Let's Read

Disadvantaged children often miss out on developing the building blocks of early learning.

Children who are read to more frequently at an early age enter school with larger vocabularies and more advanced comprehension skills (Mol & Bus, 2011). Yet without books to stimulate learning in the home, or encouragement from a parent who is aware of its importance, disadvantaged children often don’t have the same shared reading time with their parents or carers as their more advantaged peers.

Alarmingly, disadvantaged children are already well behind their peers by age four, and by age six, many are around seven times more likely than other children to be doing badly at school1.

Providing early learning resources and support in the home is vital for a child’s future potential.

Mother and daughter sitting on the floor reading

what is let's read?

Mother with daughter in her school uniform reading

Let’s Read was developed by the Centre for Community Child Health at the Royal Children’s Hospital, Melbourne. The Smith Family implements Let’s Read in partnership with Murdoch Children's Research Institute.

Let’s Read provides disadvantaged parents and carers with reading books and support to encourage them to have fun reading with their young children. The program also encourages children to develop a love of books and the ability to name letters and play with the sounds of words.

Children learn more when something is shown to them as well as explained, so Let's Read gives parents and carers clear and simple information by providing a "Share and Show" technique. Participants receive support at four key points in a child’s early years of development – from 4 months, 12 months, 18 months and 3.5 years.

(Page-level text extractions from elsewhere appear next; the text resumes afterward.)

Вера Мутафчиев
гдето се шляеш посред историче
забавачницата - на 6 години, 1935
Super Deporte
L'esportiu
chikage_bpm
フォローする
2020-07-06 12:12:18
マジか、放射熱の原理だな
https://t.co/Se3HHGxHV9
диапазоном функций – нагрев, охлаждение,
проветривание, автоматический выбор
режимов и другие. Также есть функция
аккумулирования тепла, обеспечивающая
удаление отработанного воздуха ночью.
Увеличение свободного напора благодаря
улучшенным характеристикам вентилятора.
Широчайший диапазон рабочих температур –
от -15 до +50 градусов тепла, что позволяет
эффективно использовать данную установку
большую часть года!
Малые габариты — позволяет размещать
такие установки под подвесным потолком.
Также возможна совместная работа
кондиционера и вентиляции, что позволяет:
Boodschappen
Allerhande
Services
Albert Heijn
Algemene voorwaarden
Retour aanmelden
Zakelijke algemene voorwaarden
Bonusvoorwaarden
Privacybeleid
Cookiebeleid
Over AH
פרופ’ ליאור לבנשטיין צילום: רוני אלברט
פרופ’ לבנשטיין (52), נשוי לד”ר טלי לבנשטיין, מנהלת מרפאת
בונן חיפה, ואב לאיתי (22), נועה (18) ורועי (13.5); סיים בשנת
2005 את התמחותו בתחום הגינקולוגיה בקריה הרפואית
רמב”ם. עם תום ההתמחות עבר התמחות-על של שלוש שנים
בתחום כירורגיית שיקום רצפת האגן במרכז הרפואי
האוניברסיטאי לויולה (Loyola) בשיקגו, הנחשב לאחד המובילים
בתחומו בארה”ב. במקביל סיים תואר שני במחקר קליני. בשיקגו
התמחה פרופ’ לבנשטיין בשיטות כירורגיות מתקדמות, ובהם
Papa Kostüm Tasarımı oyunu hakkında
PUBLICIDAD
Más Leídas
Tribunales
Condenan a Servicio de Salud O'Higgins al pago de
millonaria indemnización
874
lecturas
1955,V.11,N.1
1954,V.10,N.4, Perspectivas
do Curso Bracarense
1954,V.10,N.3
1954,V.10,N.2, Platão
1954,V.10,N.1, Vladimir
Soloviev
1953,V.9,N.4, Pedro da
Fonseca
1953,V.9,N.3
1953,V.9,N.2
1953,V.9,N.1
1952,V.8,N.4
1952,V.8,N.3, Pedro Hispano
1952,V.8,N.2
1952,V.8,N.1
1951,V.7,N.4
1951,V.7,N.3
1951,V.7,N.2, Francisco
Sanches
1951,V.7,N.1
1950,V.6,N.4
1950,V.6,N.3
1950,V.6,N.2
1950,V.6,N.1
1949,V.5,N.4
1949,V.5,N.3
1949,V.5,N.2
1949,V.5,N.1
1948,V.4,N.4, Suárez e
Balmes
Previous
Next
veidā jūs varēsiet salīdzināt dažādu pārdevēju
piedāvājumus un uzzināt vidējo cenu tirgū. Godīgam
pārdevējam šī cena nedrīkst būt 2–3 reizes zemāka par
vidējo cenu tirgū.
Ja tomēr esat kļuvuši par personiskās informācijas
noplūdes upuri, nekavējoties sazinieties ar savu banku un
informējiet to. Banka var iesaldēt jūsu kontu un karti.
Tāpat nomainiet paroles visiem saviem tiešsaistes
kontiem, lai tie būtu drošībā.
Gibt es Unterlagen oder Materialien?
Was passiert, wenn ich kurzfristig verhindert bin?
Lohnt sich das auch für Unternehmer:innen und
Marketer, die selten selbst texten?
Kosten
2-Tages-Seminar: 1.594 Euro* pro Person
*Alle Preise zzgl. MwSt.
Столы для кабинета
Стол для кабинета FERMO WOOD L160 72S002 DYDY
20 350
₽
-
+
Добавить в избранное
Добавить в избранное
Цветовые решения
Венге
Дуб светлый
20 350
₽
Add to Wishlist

To build on existing relationships within communities, Let's Read is delivered by a range of professionals whom disadvantaged families already trust, such as maternal and child health workers, Early Childhood Workers and local playgroups.

The Smith Family delivers Let’s Read in more than 50  disadvantaged communities throughout Australia each year.

how does let's read help?

A Victorian mother who participates in Let's Read.

"The Smith Family visited a Youth Health Service to speak to young mums about the importance of early childhood literacy. The young mums were excited to receive their book and loved the helpful hints about how they can successfully read with their child. One young mum commented: 'We don't really know about lots of kid stuff because we're new at this. Everything is a little overwhelming and scary. The Let's Read program helps us help our kids.’” 

Daniel Arnold, Learning for Life Program Coordinator for The Smith Family, South Australia.

Mother and daughter sitting in a chair reading

1Growing up in Australia, Longitudinal Study of Australian Children.